High on the agenda of both the NRL clubs and the RLPA is the confidential pay-TV deal ARLC chair Peter V’landys negotiated with Foxtel during the Covid pandemic.
The club representatives – South Sydney’s Blake Solly, Canberra’s Don Furner and Melbourne’s Justin Rodski – have messages of support from many of the NRL clubs, despite media comment that only the Rabbitohs and Panthers are rebelling against the current administration.
There was also a show of unity from several clubs at an extraordinary general meeting of the NSWRL last Friday when a motion to sack four directors of the NSWRL, moved by representatives of Cronulla and Canterbury, failed. The meeting lasted 17 minutes.
The meeting re-affirmed a previous vote in February, at which Cronulla CEO Dino Mezzatesta was prevented from standing for election to the NSWRL board over a conflict-of-interest issue.
Roosters chair Nick Politis and Canterbury’s Dr George Peponis resigned from the NSWRL board in protest at Mezzatesta’s exclusion.
On Friday, an initial vote to remove directors Geoff Gerard and Kevin Greene failed 22-12 and a subsequent vote to remove two further directors did not proceed because the Cronulla and Canterbury delegates allowed the motion to lapse.
Insofar as Sydney has 20 voting delegates and the country areas have 18, a significant number of representatives of city clubs voted against the proposal. (Four delegates either abstained or failed to lodge proxies.)

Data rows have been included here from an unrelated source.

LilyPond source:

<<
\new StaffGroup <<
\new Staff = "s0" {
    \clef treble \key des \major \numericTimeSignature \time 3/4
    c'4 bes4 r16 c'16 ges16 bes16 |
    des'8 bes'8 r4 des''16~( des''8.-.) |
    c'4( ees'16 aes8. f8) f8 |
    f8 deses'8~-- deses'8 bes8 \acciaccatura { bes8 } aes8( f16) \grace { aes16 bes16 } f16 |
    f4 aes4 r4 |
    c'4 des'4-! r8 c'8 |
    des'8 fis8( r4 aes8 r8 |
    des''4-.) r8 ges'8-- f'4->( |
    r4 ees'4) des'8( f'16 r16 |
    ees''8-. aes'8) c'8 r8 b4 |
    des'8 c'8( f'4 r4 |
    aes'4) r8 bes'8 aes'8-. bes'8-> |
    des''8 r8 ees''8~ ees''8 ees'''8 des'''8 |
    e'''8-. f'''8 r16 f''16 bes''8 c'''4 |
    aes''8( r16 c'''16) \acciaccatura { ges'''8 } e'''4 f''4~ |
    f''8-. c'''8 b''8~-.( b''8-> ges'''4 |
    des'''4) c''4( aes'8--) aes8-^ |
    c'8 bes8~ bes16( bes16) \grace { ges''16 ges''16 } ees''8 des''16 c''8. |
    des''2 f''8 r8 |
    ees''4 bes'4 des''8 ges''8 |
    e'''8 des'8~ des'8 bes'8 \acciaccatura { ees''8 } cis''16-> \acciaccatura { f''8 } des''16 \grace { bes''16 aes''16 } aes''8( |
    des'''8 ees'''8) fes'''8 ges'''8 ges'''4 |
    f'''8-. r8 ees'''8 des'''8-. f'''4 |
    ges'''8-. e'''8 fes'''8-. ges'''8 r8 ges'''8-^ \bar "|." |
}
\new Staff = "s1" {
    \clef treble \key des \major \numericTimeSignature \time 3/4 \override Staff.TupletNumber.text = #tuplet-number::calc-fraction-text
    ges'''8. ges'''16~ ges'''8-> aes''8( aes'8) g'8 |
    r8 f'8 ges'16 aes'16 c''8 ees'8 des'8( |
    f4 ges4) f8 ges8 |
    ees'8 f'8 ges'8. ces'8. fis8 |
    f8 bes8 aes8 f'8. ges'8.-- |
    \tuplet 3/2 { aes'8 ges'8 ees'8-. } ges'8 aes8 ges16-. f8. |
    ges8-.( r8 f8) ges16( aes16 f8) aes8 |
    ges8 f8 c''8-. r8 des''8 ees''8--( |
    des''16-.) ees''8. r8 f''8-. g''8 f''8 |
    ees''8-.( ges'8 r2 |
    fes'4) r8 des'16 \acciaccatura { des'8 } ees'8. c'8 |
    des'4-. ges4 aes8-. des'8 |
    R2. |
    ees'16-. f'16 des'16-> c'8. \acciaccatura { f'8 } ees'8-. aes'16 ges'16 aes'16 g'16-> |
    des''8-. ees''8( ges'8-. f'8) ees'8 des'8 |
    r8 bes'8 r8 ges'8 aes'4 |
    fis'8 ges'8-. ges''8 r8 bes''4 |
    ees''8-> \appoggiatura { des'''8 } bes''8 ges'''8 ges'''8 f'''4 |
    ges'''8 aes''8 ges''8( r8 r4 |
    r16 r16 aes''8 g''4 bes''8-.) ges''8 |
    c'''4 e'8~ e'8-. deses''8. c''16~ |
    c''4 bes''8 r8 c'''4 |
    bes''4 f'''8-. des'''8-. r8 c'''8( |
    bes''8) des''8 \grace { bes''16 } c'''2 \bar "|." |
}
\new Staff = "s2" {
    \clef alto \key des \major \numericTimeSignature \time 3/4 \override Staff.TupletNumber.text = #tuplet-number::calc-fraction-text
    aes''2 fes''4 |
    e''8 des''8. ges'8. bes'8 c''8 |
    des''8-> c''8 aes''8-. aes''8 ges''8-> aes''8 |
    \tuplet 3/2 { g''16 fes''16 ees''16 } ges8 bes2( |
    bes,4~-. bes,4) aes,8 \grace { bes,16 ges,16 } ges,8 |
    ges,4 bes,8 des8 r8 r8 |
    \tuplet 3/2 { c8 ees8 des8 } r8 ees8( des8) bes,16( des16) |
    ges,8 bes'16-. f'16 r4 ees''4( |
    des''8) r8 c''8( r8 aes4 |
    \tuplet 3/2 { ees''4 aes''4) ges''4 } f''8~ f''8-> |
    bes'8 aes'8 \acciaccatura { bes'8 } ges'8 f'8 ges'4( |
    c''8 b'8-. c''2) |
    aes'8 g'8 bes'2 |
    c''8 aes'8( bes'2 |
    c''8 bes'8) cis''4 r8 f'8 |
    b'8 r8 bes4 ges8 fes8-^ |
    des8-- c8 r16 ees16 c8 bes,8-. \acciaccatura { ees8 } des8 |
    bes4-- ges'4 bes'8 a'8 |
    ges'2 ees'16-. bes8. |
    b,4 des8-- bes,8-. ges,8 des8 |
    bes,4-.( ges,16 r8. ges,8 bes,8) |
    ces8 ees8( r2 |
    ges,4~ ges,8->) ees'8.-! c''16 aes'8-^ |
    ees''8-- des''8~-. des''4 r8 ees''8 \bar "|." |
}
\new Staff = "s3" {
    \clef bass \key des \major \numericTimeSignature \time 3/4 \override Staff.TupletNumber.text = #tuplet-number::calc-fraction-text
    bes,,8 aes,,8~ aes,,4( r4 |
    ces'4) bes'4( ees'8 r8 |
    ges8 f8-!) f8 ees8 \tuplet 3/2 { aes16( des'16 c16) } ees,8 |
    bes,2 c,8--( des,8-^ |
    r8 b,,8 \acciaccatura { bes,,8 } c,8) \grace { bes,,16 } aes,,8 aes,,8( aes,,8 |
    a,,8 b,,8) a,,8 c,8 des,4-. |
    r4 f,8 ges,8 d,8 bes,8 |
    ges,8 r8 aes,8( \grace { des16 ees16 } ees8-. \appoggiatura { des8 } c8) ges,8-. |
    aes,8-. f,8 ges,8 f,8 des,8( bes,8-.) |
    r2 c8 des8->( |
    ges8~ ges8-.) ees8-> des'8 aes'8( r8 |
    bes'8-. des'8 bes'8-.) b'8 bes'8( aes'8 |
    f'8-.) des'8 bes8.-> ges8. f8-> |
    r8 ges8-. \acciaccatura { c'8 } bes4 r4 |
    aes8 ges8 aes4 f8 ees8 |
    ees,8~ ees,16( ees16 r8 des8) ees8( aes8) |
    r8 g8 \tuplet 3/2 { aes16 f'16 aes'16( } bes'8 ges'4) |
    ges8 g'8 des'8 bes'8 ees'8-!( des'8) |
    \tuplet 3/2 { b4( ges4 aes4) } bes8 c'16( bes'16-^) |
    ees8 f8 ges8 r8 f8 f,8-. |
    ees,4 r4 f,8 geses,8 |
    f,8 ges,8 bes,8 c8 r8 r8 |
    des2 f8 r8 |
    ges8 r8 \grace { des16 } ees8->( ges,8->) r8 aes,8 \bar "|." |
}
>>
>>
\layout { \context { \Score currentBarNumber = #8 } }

The vote effectively restored the status quo, with country-based members dominating a board led by Newcastle’s Jock Anderson.
To be fair, second-tier clubs such as Newtown, North Sydney, Mounties and Illawarra also voted, with some opposed to a proposal mooted by the ARLC to create a national reserve-grade competition, which would relegate these clubs to a third tier.
However, the once-unanimous support for the ARLC leadership from all 17 NRL clubs has clearly been shattered, as reflected by the funding issue and Sydney clubs supporting Friday’s vote.
Under the ARLC constitution, the NSWRL has only one vote but the NRL clubs have one each, meaning that a significant number of Sydney clubs demonstrated on Friday that they were prepared to challenge the game’s bosses.
Coincidentally, the ARLC’s appeal against a Supreme Court judgment not to order fresh NSWRL board elections was also heard on Friday morning, with the legal action perplexing the NSWRL’s Anderson.
“There’s been $250,000 spent on legal fees on this election,” he said. “At one stage, we offered to pay half if they withdrew the appeal, but we didn’t get an answer.
“That quarter of a million dollars could be going to bush football, which, everyone says, has a lot of problems.”
While the ARLC will be keen to placate the NRL clubs, a settlement with the RLPA is a long way off.
RLPA chief executive Clint Newton has flown to England for the World Cup at the same time as V’landys and Abdo have chosen to cancel their planned trip to the tournament.
Any chance of a settlement with the players, who have submitted a log of claims outside of money, was never going to be achieved over a pint in an English pub.